Sunday, May 6, 2012

Textures - Dualism

Nuclear Blast Records

Although I’ve enjoyed Netherlands act Textures’ past releases, I couldn’t help but feel that despite their best attempts, the band were still unable to shake off their Meshuggah clone status, even if they did make every attempt to broaden their musical influences as far as they could.
Since the release of 2008’s ‘Silhouettes’, the Dutch act have undergone some big changes, with vocalist Eric Kalsbeek and keyboardist Richard Rietdijk parting ways with the band midway through 2010. The news was met with concern amongst some fans that the band would struggle to bounce back from such huge shifts within the band’s line-up.
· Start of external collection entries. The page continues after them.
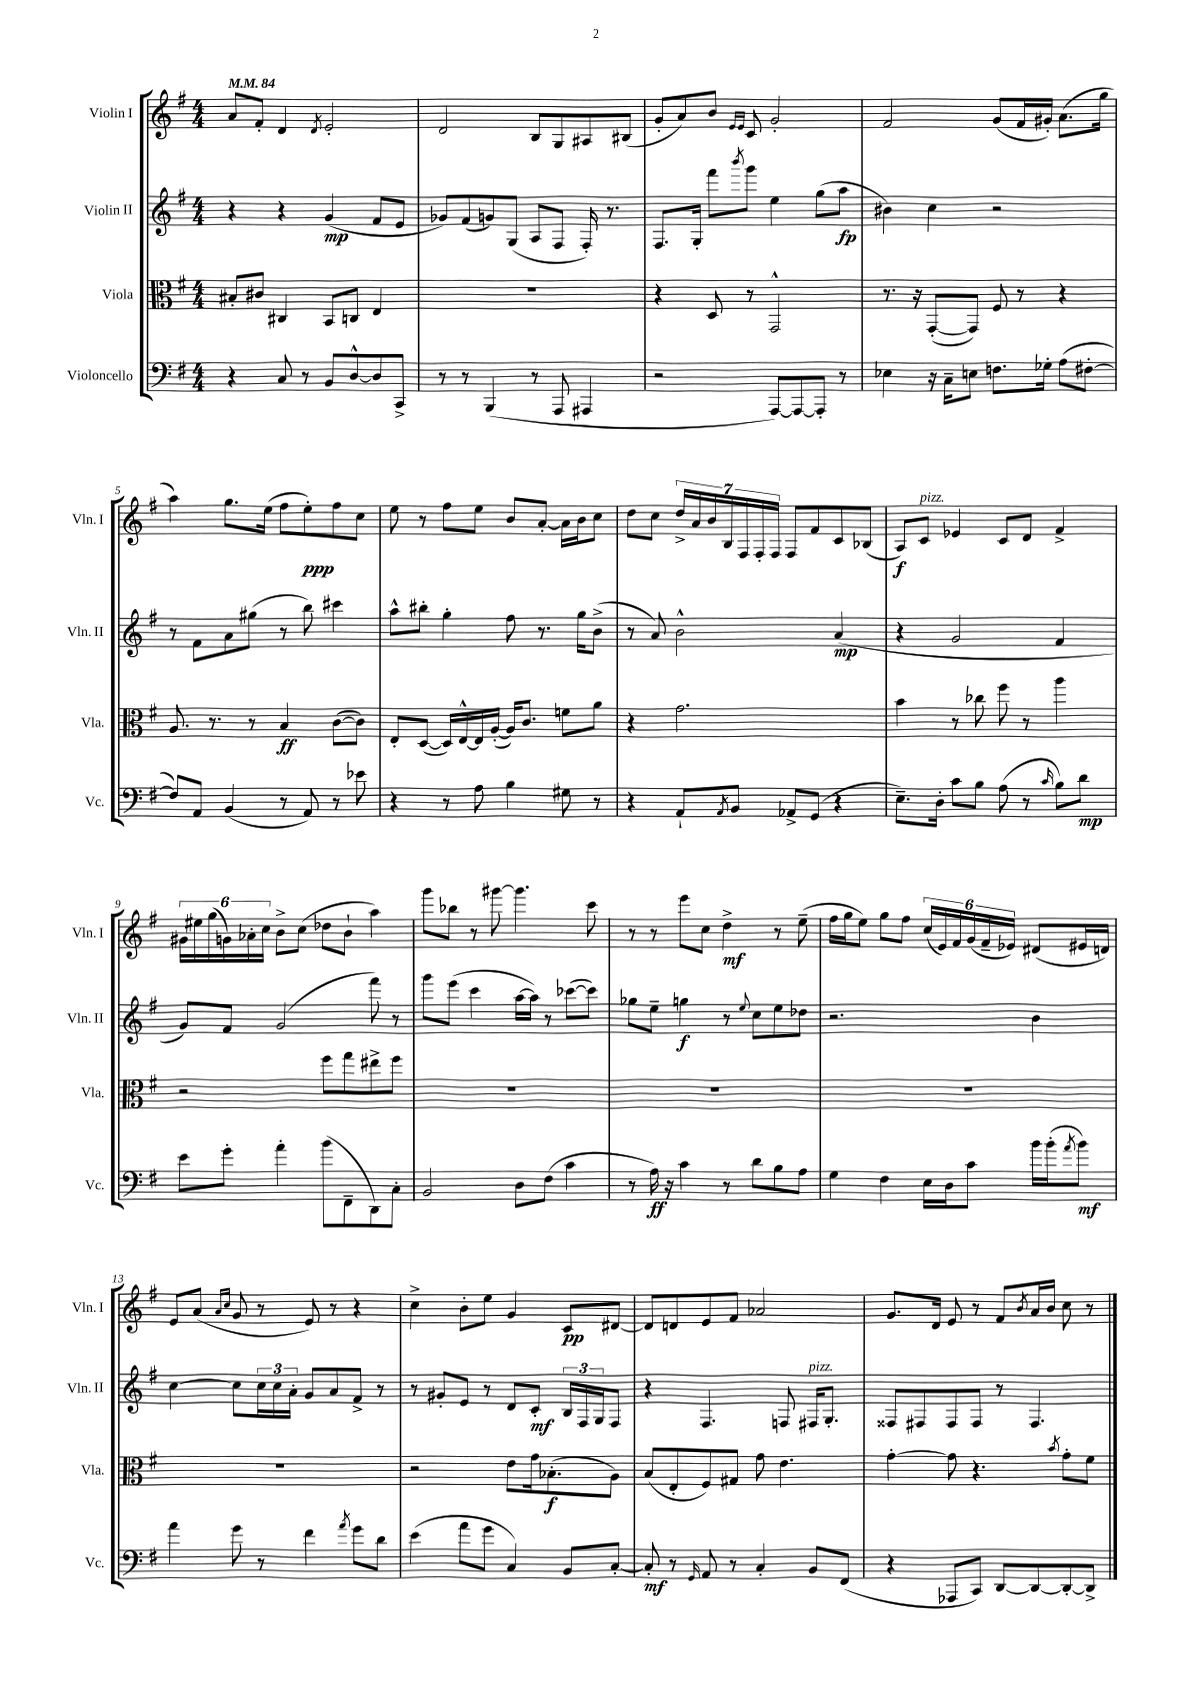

**kern	**dynam	**kern	**dynam	**kern	**dynam	**kern	**dynam
*part4	*part4	*part3	*part3	*part2	*part2	*part1	*part1
*staff4	*staff4	*staff3	*staff3	*staff2	*staff2	*staff1	*staff1
*I"Violoncello	*	*I"Viola	*	*I"Violin II	*	*I"Violin I	*
*I'Vc.	*	*I'Vla.	*	*I'Vln. II	*	*I'Vln. I	*
*clefF4	*	*clefC3	*	*clefG2	*	*clefG2	*
*k[f#]	*	*k[f#]	*	*k[f#]	*	*k[f#]	*
*M4/4	*	*M4/4	*	*M4/4	*	*M4/4	*
*MM84	*	*MM84	*	*MM84	*	*MM84	*
=1	=1	=1	=1	=1	=1	=1	=1
4r	.	8B#X'/L	.	4r	.	8a/L	.
.	.	8c#X/J	.	.	.	8f#'/J	.
8C/	.	4C#X/	.	4r	.	4d/	.
8r	.	.	.	.	.	.	.
.	.	.	.	.	.	8qd/	.
8BB/L	.	8BB/L	.	(4g/	mp	2e'/	.
[8D^^/	.	8Cn/J	.	.	.	.	.
8D/]	.	4E/	.	8f#/L	.	.	.
8CC^/J	.	.	.	8e/J	.	.	.
=2	=2	=2	=2	=2	=2	=2	=2
8r	.	1r	.	8g-X/L)	.	2d/	.
8r	.	.	.	(8f#/	.	.	.
(4BBB/	.	.	.	8gn/)	.	.	.
.	.	.	.	(8G/J	.	.	.
8r	.	.	.	8A/L	.	8B/L	.
8AAA/	.	.	.	8F#/J	.	8G/	.
4AAA#X/	.	.	.	16F#'/)	.	8A#X/	.
.	.	.	.	8.r	.	.	.
.	.	.	.	.	.	(8B#X/J	.
=3	=3	=3	=3	=3	=3	=3	=3
2r	.	4r	.	8.F#/L	.	8g'/L	.
.	.	.	.	.	.	8a/)	.
.	.	.	.	16G'/Jk	.	.	.
.	.	8D/	.	8fff#\L	.	8b/J	.
.	.	.	.	.	.	16qqe/LL	.
.	.	.	.	8qbbb/	.	16qqe/JJ	.
.	.	8r	.	8ggg\J	.	8c/	.
[8AAA/L)	.	2GG^^/	.	4ee\	.	2g'/	.
8AAA/_	.	.	.	.	.	.	.
8AAA'/J]	.	.	.	(8gg\L	.	.	.
8r	.	.	.	8aa\J	fp	.	.
=4	=4	=4	=4	=4	=4	=4	=4
4E-X\	.	8.r	.	4b#X\)	.	2f#/	.
.	.	16r	.	.	.	.	.
16r	.	([8GG'/L	.	4cc\	.	.	.
16C~\KL	.	.	.	.	.	.	.
8En\J	.	8GG/J])	.	.	.	.	.
8.Fn\L	.	8F#/	.	2r	.	(8g/L	.
.	.	8r	.	.	.	16f#/L	.
16G-X'\Jk	.	.	.	.	.	16g#X'/JJ)	.
(8A\L	.	4r	.	.	.	(8.a\L	.
[8F#X'\J	.	.	.	.	.	.	.
.	.	.	.	.	.	16gg\Jk	.
!!LO:LB:g=z
=5	=5	=5	=5	=5	=5	=5	=5
8F#/L])	.	8.A/	.	8r	.	4aa\)	.
8AA/J	.	.	.	8f#\L	.	.	.
.	.	8.r	.	.	.	.	.
(4BB/	.	.	.	8a\	.	8.gg\L	.
.	.	8r	.	(8gg#X\J	.	.	.
.	.	.	.	.	.	(16ee\Jk	.
8r	.	4B/	ff	8r	.	8ff#\L	.
8AA/)	.	.	.	8bb\)	.	8ee'\)	ppp
8r	.	([8c\L	.	4ccc#X\	.	8ff#\	.
8e-X\	.	8c\J])	.	.	.	8cc\J	.
=6	=6	=6	=6	=6	=6	=6	=6
4r	.	8E'/L	.	8aa^^\L	.	8ee\	.
.	.	([8D/J	.	8bb#X'\J	.	8r	.
8r	.	16D/LL])	.	4gg'\	.	8ff#\L	.
.	.	[16E^^/	.	.	.	.	.
8A\	.	16E/]	.	.	.	8ee\J	.
.	.	([16A'/JJ	.	.	.	.	.
4B\	.	16A/KL])	.	8ff#\	.	8b/L	.
.	.	8.c/J	.	.	.	.	.
.	.	.	.	8.r	.	[8a'/J	.
8G#X\	.	8fn\L	.	.	.	16a\LL]	.
.	.	.	.	16gg\KL	.	16b\J	.
8r	.	8a\J	.	(8b^\J	.	8cc\J	.
=7	=7	=7	=7	=7	=7	=7	=7
4r	.	4r	.	8r	.	8dd\L	.
.	.	.	.	8a/)	.	8cc\J	.
8AA`/L	.	2.g\	.	2b^^\	.	28dd^/LL	.
.	.	.	.	.	.	28a/	.
.	.	.	.	.	.	28b/	.
.	.	.	.	.	.	28B/	.
8qAA/	.	.	.	.	.	.	.
8BB/J	.	.	.	.	.	.	.
.	.	.	.	.	.	28F#/	.
.	.	.	.	.	.	28F#'/	.
.	.	.	.	.	.	28F#/JJ	.
8AA-X^/L	.	.	.	.	.	8F#/L	.
(8GG/J	.	.	.	.	.	8f#/	.
4r	.	.	.	(4a/	mp	8c/	.
.	.	.	.	.	.	(8B-X/J	.
=8	=8	=8	=8	=8	=8	=8	=8
8.E~\L)	.	4b\	.	4r	.	8A/L)	f
!	!	!	!	!	!	!LO:TX:a:i:t=pizz.	!
.	.	.	.	.	.	8c/J	.
16D'\Jk	.	.	.	.	.	.	.
8c\L	.	8r	.	2g/	.	4e-X/	.
8B\J	.	8cc-X\	.	.	.	.	.
(8A\	.	8ff#\	.	.	.	8c/L	.
8r	.	8r	.	.	.	8d/J	.
16qqc/	.	.	.	.	.	.	.
8B\L)	.	4aa\	.	4f#/	.	4f#^/	.
8d\J	mp	.	.	.	.	.	.
!!LO:LB:g=z
=9	=9	=9	=9	=9	=9	=9	=9
8e\L	.	2r	.	8g/L)	.	24g#X\LL	.
.	.	.	.	.	.	24ee#X\	.
.	.	.	.	.	.	(24gg\	.
8g'\J	.	.	.	8f#/J	.	24gn\)	.
.	.	.	.	.	.	24a-X'\	.
.	.	.	.	.	.	24cc\JJ	.
4a'\	.	.	.	(2g/	.	8b^\L	.
.	.	.	.	.	.	(8cc\J	.
(8b\L	.	8ff#\L	.	.	.	8dd-X\L	.
8FF#~\	.	8gg\	.	.	.	8b`\J	.
8DD\)	.	8ee#X^\	.	8fff#\)	.	4aa\)	.
8C'\J	.	8ff#\J	.	8r	.	.	.
=10	=10	=10	=10	=10	=10	=10	=10
2BB/	.	1r	.	8ggg\L	.	8ggg\L	.
.	.	.	.	(8eee\J	.	8bb-X\J	.
.	.	.	.	4ccc\	.	8r	.
.	.	.	.	.	.	[8ggg#X\	.
8D\L	.	.	.	[16aa\LL	.	4.ggg#\]	.
.	.	.	.	16aa\JJ])	.	.	.
(8F#\J	.	.	.	8r	.	.	.
4c\	.	.	.	([8ccc-X\L	.	.	.
.	.	.	.	8ccc-\J])	.	8ccc\	.
=11	=11	=11	=11	=11	=11	=11	=11
8r	.	1r	.	8gg-X\L	.	8r	.
16A\)	ff	.	.	8ee~\J	.	8r	.
16r	.	.	.	.	.	.	.
4c\	.	.	.	4ggn\	f	8eee\L	.
.	.	.	.	.	.	8cc\J	.
8r	.	.	.	8r	.	4dd^\	mf
.	.	.	.	8qqee/	.	.	.
8d\L	.	.	.	8cc\L	.	.	.
8B\	.	.	.	8ee\	.	8r	.
8A\J	.	.	.	8dd-X\J	.	(8ee~\	.
=12	=12	=12	=12	=12	=12	=12	=12
4G\	.	1r	.	2.r	.	16ff#\LL	.
.	.	.	.	.	.	16gg\J	.
.	.	.	.	.	.	8ee\J)	.
4F#\	.	.	.	.	.	8gg\L	.
.	.	.	.	.	.	8ff#\J	.
16E\LL	.	.	.	.	.	(24cc/LL	.
.	.	.	.	.	.	24e/)	.
16D\J	.	.	.	.	.	.	.
.	.	.	.	.	.	24f#/	.
8c\J	.	.	.	.	.	(24g/	.
.	.	.	.	.	.	24f#~/	.
.	.	.	.	.	.	24e-X/JJ)	.
16b\LL	.	.	.	4b\	.	(8d#X/L	.
(16b'\J	.	.	.	.	.	.	.
8qa/	.	.	.	.	.	.	.
8b\J)	mf	.	.	.	.	16e#X/L	.
.	.	.	.	.	.	16dn/JJ)	.
!!LO:LB:g=z
=13	=13	=13	=13	=13	=13	=13	=13
4a\	.	1r	.	[4cc\	.	8e/L	.
.	.	.	.	.	.	(8a/J	.
.	.	.	.	.	.	16qqa/LL	.
.	.	.	.	.	.	16qqcc/JJ	.
8g\	.	.	.	8cc\L]	.	8g/	.
8r	.	.	.	24cc\L	.	8r	.
.	.	.	.	24cc\	.	.	.
.	.	.	.	24a'\JJ	.	.	.
4f#\	.	.	.	8g/L	.	8e/)	.
.	.	.	.	8a/	.	8r	.
8qa/	.	.	.	.	.	.	.
8g\L	.	.	.	8f#^/J	.	4r	.
8d\J	.	.	.	8r	.	.	.
=14	=14	=14	=14	=14	=14	=14	=14
(4e\	.	2r	.	8r	.	4cc^\	.
.	.	.	.	8g#X'/L	.	.	.
8a\L	.	.	.	8e/J	.	8b'\L	.
8g\J	.	.	.	8r	.	8ee\J	.
4C/)	.	8e\L	.	8d/L	.	4g/	.
.	.	16g\k	.	8c'/J	mf	.	.
.	.	(8.B-X'\	f	.	.	.	.
8BB/L	.	.	.	24B/LL	.	8c/L	pp
.	.	.	.	24F#/	.	.	.
.	.	.	.	24G/J	.	.	.
[8C'/J	.	8A\J)	.	8F#/J	.	[8d#X/J	.
=15	=15	=15	=15	=15	=15	=15	=15
8C'/]	mf	(8B/L	.	4r	.	8d#/L]	.
8r	.	8E'/	.	.	.	8dn/	.
16qqGG/	.	.	.	.	.	.	.
8AA/	.	8F#/)	.	4.F#/	.	8e/	.
8r	.	8G#X/J	.	.	.	8f#/J	.
4C'/	.	8g\	.	.	.	2a-X/	.
.	.	4.e\	.	8Fn/	.	.	.
!	!	!	!	!LO:TX:a:i:t=pizz.	!	!	!
8BB/L	.	.	.	16F#X/KL	.	.	.
.	.	.	.	8.G'/J	.	.	.
(8FF#/J	.	.	.	.	.	.	.
=16	=16	=16	=16	=16	=16	=16	=16
4r	.	[4g'\	.	8F##X/L	.	8.g/L	.
.	.	.	.	8F#X/	.	.	.
.	.	.	.	.	.	16d/Jk	.
8AAA-X/L	.	8g\]	.	8F#/	.	8e/	.
8CC/J)	.	4.r	.	8F#/J	.	8r	.
[8DD/L	.	.	.	8r	.	8f#/L	.
.	.	.	.	.	.	8qb/	.
8DD/_	.	.	.	4.F#/	.	16a/L	.
.	.	.	.	.	.	16b/JJ	.
.	.	8qb/	.	.	.	.	.
8DD'/_	.	8g'\L	.	.	.	8cc\	.
8DD^/J]	.	8f#\J	.	.	.	8r	.
==	==	==	==	==	==	==	==
*-	*-	*-	*-	*-	*-	*-	*-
But with the addition of vocalist Daniel De Jongh (Ex-Cilice) and keyboardist Uri Dijk (Who’s also a member of melodic death metal act Ethereal) to the fold (Who still comprise of guitarist/vocalist Jochem Jacobs, guitarist Bart Hennephof, bassist Remko Tielemans and drummer Stef Broks), and appearances at some European festivals to reintroduce the newly revamped band to fans, the future looked a little more promising.
Three years after the release of their less than stellar ‘Silhouettes’, Textures are back with their fourth full-length effort ‘Dualism’. And my, haven’t the band changed for the better.
The first thing you notice about the opening track ‘Arms Of The Sea’ is the vastly improved production values this time around. Every instrument seems to have its place in the mix, and the cinematic sound of them all coming together as a whole sounds so much better than anything released from the band. Outside of production, it’s Textures’ complete overhaul on the song writing front that hits you immediately. Yes, some of the band’s Meshuggah-like riffing is still present, but it’s been toned down heavily to allow a greater sense of atmospherics to broaden the sound. The third thing to really stand out is Jongh and his vocals. He not only exceeds on the aggressive vocal front (He sounds less metalcore than Kalsbeek), but the greater input of clean vocals give the band a completely different sound, with the huge choruses rising above the controlled chaos of the music below. Simply put, ‘Arms Of The Sea’ is something Textures had always promised in the past, but been unable to deliver until now.
The follow-up track ‘Black Horses Stampede’ is again something completely unexpected from the band with the aggression toned down to make way for a greater atmospheric and progressive vibe. But despite the lack of upfront guitars in the mix, the band still belt out plenty of huge riffs and Jongh’s mix of aggressive vocals and stunning clean melodies is delivered to absolute perfection.
‘Reaching Home’ is a real stand out with Jongh sticking wholly to clean vocals with huge catchy choruses throughout with a dense Meshuggah-like and epic riff structure unpinning, while tracks such as the dual tempo nature of ‘Sanguine Draws The Oath’ (Both melodic and aggressive in equal measure), ‘Consonant Hemispheres’ and the masterfully constructed ‘Stoic Resignation’ only reinforcing the obvious – Jongh’s performances and abilities to craft stunning chorus structures and range on the vocal front is a huge addition to Textures development forward.
Elsewhere, tracks such as the post-rock like instrumental ‘Burning The Midnight Oil’, the technically inclined metalcore battering of ‘Minor Earth, Major Skies’ and the majestic ‘Sketches From A Motionless Statue’ (which is preceded by the short interlude ‘Foreclosure’) only reinforce the notion that Textures have blurred the lines and have the capabilities of experimenting beyond their sound and direction of the past.
Textures have failed to really deliver anything that I would consider essential in the past, but with ‘Dualism’, the band finally have me sitting up and taking notice. As far as I’m concerned, this is Textures finest moment, and the one album that really delivers on the potential they always had but was unable to really explore with their former line-up.